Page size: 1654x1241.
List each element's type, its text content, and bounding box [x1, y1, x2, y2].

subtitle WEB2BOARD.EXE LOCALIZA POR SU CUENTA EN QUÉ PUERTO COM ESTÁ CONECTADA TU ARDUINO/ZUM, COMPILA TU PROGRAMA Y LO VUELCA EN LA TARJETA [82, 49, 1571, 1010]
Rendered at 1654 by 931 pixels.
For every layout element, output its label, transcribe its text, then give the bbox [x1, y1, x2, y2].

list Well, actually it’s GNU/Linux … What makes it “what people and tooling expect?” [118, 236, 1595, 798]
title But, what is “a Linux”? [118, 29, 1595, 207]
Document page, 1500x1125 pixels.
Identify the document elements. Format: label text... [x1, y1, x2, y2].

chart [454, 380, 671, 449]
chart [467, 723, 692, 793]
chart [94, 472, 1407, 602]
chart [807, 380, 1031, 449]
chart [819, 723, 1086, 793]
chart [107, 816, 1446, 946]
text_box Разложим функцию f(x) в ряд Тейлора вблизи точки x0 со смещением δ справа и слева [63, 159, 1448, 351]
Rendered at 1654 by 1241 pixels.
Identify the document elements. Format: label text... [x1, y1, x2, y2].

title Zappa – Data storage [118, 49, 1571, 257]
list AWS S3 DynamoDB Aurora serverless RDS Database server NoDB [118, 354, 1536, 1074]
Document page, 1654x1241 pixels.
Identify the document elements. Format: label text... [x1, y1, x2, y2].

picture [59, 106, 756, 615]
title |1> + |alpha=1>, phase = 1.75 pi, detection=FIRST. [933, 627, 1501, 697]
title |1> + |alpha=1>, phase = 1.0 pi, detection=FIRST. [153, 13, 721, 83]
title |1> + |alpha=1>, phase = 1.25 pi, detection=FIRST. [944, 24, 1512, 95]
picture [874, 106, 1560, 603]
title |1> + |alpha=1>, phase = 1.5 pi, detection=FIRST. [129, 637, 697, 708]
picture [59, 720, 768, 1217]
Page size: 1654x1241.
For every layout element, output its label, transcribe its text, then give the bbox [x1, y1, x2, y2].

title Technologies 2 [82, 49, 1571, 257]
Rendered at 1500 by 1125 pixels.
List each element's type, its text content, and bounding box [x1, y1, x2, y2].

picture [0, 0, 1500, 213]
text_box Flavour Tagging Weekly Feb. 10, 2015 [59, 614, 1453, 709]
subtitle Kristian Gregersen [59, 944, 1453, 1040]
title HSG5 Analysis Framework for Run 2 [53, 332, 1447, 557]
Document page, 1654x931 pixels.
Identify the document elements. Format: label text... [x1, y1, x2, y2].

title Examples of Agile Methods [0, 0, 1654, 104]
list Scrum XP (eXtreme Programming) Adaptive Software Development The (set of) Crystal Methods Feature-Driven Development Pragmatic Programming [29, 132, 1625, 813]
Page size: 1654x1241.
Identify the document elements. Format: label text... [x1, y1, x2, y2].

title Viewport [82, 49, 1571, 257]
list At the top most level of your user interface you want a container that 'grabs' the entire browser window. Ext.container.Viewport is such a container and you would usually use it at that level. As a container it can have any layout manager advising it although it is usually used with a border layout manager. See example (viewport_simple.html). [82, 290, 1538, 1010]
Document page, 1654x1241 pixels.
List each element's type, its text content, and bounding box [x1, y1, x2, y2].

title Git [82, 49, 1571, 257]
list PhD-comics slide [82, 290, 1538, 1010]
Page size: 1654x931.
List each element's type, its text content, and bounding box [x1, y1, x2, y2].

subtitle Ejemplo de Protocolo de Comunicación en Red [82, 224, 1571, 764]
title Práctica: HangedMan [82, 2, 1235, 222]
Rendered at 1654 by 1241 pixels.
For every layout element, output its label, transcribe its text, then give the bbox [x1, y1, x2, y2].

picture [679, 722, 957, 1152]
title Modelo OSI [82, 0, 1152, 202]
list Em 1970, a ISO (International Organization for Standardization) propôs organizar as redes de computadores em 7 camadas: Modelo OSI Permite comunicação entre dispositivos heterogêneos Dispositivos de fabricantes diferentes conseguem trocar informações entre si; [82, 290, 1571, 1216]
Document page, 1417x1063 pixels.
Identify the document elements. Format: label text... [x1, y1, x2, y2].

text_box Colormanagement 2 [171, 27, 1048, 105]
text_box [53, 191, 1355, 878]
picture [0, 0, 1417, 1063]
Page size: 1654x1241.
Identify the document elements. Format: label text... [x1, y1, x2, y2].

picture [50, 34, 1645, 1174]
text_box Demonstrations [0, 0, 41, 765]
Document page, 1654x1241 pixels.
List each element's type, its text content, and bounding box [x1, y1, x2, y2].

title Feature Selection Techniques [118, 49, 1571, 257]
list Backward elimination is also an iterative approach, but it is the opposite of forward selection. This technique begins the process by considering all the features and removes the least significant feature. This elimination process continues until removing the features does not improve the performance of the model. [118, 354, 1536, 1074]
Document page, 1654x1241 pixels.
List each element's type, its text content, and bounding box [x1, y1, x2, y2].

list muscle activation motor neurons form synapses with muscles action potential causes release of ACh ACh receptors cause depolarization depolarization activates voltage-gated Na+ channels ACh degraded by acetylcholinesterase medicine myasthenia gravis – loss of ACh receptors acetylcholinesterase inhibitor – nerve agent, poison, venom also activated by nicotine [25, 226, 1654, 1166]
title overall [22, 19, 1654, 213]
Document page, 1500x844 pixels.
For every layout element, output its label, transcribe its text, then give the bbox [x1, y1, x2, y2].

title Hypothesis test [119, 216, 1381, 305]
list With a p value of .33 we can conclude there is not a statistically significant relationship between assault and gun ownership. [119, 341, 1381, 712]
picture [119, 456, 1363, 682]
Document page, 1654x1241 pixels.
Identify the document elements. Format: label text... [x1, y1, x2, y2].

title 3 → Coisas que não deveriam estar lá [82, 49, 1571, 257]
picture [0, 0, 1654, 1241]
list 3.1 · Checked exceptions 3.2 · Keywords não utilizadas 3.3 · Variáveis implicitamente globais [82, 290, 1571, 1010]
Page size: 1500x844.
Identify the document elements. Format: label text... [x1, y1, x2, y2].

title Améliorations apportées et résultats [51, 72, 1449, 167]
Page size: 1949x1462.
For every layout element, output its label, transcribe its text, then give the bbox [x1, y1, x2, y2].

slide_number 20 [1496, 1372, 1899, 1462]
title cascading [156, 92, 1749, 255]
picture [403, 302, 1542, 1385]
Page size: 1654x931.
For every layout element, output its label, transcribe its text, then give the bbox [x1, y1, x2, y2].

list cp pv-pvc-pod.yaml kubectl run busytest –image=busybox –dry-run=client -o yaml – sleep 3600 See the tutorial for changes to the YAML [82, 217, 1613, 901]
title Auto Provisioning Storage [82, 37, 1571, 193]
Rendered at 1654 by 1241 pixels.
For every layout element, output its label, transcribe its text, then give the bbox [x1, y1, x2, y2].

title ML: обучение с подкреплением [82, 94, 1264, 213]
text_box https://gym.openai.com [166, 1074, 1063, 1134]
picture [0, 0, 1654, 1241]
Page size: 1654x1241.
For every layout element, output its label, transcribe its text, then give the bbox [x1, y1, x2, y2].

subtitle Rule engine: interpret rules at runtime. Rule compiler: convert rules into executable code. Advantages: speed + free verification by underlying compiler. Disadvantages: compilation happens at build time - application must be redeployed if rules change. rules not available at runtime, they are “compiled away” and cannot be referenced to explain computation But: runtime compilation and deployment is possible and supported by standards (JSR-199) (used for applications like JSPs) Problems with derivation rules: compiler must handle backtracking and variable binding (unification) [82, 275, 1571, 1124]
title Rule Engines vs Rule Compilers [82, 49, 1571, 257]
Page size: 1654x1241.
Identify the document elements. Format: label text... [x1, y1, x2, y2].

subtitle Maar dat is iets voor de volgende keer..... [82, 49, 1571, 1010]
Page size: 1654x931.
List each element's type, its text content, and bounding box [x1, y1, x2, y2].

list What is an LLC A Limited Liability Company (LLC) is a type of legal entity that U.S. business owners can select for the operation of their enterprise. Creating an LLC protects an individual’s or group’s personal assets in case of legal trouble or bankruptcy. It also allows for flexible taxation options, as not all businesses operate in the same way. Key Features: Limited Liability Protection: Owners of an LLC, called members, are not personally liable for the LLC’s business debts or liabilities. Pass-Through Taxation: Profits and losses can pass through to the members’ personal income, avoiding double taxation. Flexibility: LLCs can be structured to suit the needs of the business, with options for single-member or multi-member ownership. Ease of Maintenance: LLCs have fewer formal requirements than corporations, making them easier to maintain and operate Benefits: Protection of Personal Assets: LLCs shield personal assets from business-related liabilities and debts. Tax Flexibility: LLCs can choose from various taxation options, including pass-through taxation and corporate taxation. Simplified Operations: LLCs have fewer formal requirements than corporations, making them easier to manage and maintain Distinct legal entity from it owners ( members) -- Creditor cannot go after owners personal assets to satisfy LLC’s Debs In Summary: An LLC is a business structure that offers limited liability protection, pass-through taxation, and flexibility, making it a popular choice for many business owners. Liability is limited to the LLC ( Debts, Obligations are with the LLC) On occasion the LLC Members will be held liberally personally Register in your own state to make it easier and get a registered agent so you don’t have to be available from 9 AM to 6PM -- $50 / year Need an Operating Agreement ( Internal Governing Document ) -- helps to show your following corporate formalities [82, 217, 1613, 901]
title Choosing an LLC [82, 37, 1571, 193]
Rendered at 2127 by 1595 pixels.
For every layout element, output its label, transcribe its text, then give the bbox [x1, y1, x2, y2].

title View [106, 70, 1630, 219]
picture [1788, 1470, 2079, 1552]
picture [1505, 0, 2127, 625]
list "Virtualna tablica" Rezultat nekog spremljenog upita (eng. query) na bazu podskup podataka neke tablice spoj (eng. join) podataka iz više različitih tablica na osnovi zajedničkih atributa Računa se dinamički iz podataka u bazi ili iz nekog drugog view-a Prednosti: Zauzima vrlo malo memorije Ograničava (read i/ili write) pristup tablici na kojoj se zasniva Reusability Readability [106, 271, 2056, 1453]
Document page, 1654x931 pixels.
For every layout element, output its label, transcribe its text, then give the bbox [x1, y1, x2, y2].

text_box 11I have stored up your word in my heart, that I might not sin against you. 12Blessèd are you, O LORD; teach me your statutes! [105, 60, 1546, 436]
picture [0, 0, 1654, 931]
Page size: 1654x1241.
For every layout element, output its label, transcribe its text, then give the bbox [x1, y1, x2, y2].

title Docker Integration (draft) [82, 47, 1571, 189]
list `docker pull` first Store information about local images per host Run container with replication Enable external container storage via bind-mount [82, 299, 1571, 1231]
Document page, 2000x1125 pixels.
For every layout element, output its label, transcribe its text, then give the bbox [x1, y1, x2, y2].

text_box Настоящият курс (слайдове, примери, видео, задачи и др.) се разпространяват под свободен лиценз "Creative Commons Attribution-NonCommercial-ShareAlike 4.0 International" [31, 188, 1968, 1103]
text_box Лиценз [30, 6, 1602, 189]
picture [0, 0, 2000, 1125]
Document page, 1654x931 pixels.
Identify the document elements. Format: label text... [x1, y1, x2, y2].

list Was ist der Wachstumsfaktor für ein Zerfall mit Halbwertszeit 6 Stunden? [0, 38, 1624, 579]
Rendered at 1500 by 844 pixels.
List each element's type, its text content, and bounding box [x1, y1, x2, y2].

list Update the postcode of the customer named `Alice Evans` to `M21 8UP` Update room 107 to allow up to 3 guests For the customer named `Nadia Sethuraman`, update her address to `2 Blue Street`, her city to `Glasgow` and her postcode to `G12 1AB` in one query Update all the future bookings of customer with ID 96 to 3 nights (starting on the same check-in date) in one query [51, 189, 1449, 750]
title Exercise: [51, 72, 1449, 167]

== == ==

## PROBLEM REQUIREMENTS
Quote the data word for word from its first line through the line containing "subtitle WEB2BOARD.EXE LOCALIZA", including that line.

## FINAL RESULT
Page size: 1654x1241.
List each element's type, its text content, and bounding box [x1, y1, x2, y2].

subtitle WEB2BOARD.EXE LOCALIZA POR SU CUENTA EN QUÉ PUERTO COM ESTÁ CONECTADA TU ARDUINO/ZUM, COMPILA TU PROGRAMA Y LO VUELCA EN LA TARJETA [82, 49, 1571, 1010]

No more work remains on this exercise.